Enttec->Next generation.

Al in 2005 lanceerde Enttec de DMX USB PRO en dat bleek toen al een goede treffer. Inmiddels is deze uitgegroeid tot een referentie model voor vele onafhankelijke software-applicaties en DMX-netwerken waartoe zij zijn aangesloten. De nieuwe DMX USB Pro2 is een licht gewicht, compacte behuizing en klaar voor de volgende generatie applicaties.

Lees meer >>

----------


## NielsV

Werkt deze goed in combinatie met Chamsys en Mac?

----------


## admin

De Pro MK2 is volledig backwards compatible met alle software waar de pro ook mee werkt.

----------


## lorenz_LVO

Beste,

heb momenteel de enttec pro. En zou de Mk2 versie willen aanschaffen,maar zou graag weten of deze de 2 universe in chamsys kan uitsturen en of ook de dmx in werkt met chamsys. 

mvg,
lorenz

----------


## Peter Vanhove

Ik ken de Chamsys software niet zo in detail, maar dacht dat zij (vroeger toch) de output voor derden USB interfaces beperken tot het eerste universe, en de DMX IN helemaal blokkeren, tenzij je met een van hun eigen interfaces/tafels werkt.
Dit ligt dus niet aan de interface, maar wel aan het Chamsys programma.
Wat wel werkt is DMX OUT via Artnet, daar kan je een Enttec ODE of Datagate MK2 aan hangen, en alle universes gebruiken.
Ik zoek het even verder uit.

----------


## lorenz_LVO

Ja, dit is wat ik ook dacht. Maar moest iemand het toch proberen laat het me weten.
want enttec komt zo over dat ze 2universe kunnen uitsturen in chamsys.

alvast bedankt.

----------


## Peter Vanhove

> want enttec komt zo over dat ze 2universe kunnen uitsturen in chamsys.

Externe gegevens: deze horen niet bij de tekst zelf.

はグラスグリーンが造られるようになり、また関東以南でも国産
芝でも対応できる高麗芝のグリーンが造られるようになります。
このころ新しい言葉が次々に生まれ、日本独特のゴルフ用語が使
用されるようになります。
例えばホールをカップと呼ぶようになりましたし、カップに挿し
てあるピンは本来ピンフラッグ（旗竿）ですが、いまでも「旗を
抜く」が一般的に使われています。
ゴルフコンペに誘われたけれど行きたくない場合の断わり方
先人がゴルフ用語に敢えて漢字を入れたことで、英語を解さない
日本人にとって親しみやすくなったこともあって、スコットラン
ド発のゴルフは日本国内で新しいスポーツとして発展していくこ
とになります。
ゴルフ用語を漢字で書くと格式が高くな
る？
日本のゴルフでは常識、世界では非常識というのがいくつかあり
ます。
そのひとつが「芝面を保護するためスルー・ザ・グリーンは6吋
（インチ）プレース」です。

De ENTTEC USB PRO Mk2 is een dubbele USB PRO, hij heeft 2 universes die elk DMX uit OF in kunnen.
Hij heeft bijkomend midi in/uit en een geheugen voor stand alone toepassingen.
Dit werkt bij alle software die dit ondersteunen.

Chamsys heeft echter gekozen om slechts één universe beschikbaar te stellen voor USB interfaces die niet van hen zijn.
Via ARTNET kan je wel alle universes gebruiken, dus een of meerdere ENTTEC ODE's (1 universe) of DATAGATE Mk2 (8 universes) gebruiken.
De DMX in functie werkt enkel indien er een Chamsys wing/hardware aanhangt.

Je kan moeilijk een vinger wijzen naar Enttec of enige andere fabrikant van USB interfaces, omdat Chamsys beperkingen stelt aan hun GRATIS software.
Ook Chamsys moet geld verdienen, en daarom bieden zij hun eigen hardware aan, die alle beperkingen in hun GRATIS software meteen opheft.

----------


## lorenz_LVO

Dank u voor het duidelijke antwoord. Dacht wel dat het zo zat.

----------